▶ _Record extracts_
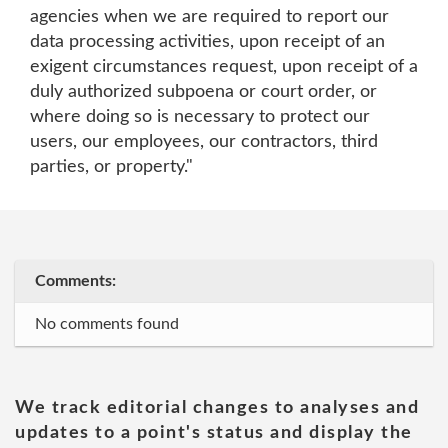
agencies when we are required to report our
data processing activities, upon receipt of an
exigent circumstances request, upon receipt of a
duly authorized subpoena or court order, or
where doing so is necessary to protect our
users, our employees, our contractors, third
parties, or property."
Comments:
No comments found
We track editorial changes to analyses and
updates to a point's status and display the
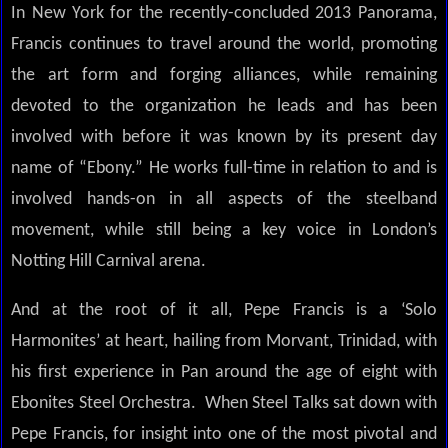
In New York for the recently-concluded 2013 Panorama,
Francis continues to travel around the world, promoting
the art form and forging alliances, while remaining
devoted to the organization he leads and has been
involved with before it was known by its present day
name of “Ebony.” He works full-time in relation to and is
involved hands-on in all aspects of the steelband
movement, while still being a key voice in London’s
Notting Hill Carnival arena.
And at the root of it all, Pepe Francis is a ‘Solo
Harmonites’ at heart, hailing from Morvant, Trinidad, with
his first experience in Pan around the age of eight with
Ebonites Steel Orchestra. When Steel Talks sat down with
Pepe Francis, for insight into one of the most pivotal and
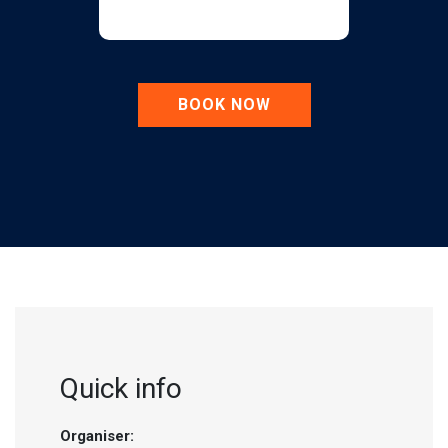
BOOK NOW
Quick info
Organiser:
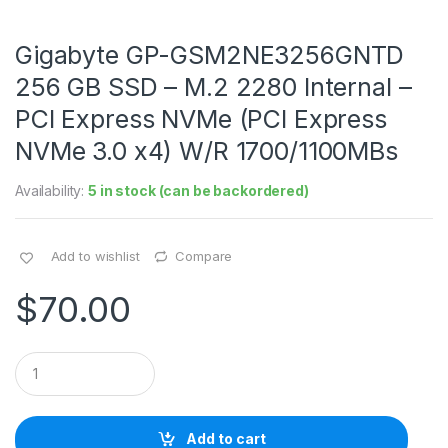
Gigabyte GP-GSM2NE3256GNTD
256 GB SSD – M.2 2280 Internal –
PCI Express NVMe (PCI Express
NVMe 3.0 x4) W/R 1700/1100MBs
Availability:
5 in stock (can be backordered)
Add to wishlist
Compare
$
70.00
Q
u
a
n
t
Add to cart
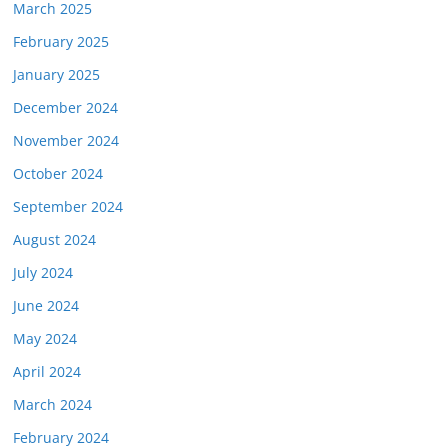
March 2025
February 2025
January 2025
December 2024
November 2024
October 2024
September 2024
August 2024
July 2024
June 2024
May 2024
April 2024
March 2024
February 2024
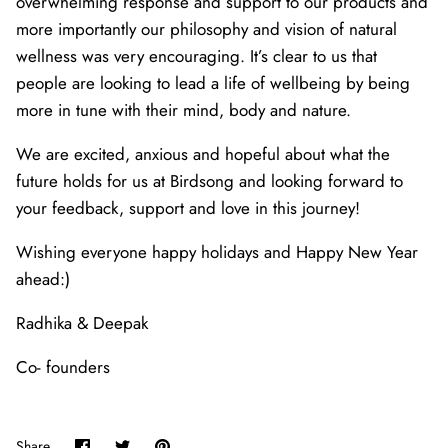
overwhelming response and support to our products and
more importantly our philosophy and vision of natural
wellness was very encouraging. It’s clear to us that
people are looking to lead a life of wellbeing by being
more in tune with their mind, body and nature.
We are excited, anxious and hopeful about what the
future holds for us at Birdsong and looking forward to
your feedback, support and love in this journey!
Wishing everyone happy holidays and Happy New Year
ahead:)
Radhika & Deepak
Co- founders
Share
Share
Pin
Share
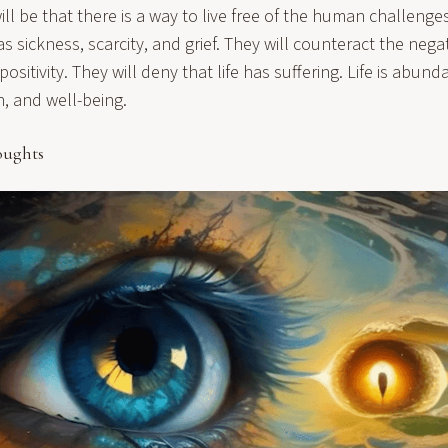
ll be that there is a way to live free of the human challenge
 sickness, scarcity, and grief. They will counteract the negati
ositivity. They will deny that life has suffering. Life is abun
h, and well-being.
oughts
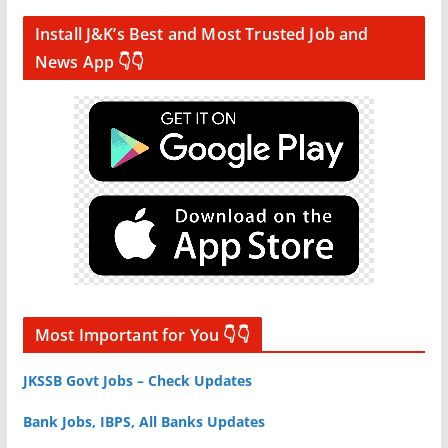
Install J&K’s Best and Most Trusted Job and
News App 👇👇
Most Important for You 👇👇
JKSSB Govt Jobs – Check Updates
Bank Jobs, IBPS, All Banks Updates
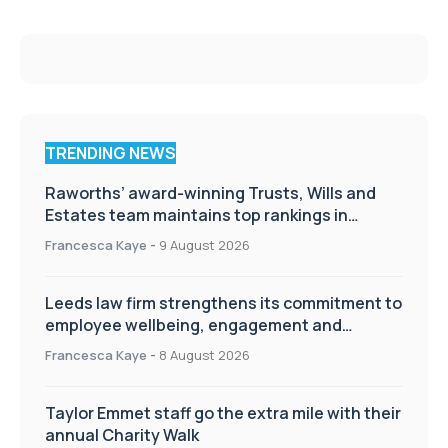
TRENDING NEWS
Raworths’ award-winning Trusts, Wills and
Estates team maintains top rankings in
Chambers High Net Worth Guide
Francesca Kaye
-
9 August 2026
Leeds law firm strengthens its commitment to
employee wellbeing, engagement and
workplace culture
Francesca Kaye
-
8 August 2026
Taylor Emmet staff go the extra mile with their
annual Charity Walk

▶ _Problem requirements_
For this exercise, transcribe exactly the part of the records above that opens with the line containing "users, our employees, our contractors, third" and closes with the one containing "Harmonites’ at heart, hailing". Pictures are not part of the copy.

▶ _Exercise answer_
users, our employees, our contractors, third
parties, or property."
Comments:
No comments found
We track editorial changes to analyses and
updates to a point's status and display the
In New York for the recently-concluded 2013 Panorama,
Francis continues to travel around the world, promoting
the art form and forging alliances, while remaining
devoted to the organization he leads and has been
involved with before it was known by its present day
name of “Ebony.” He works full-time in relation to and is
involved hands-on in all aspects of the steelband
movement, while still being a key voice in London’s
Notting Hill Carnival arena.
And at the root of it all, Pepe Francis is a ‘Solo
Harmonites’ at heart, hailing from Morvant, Trinidad, with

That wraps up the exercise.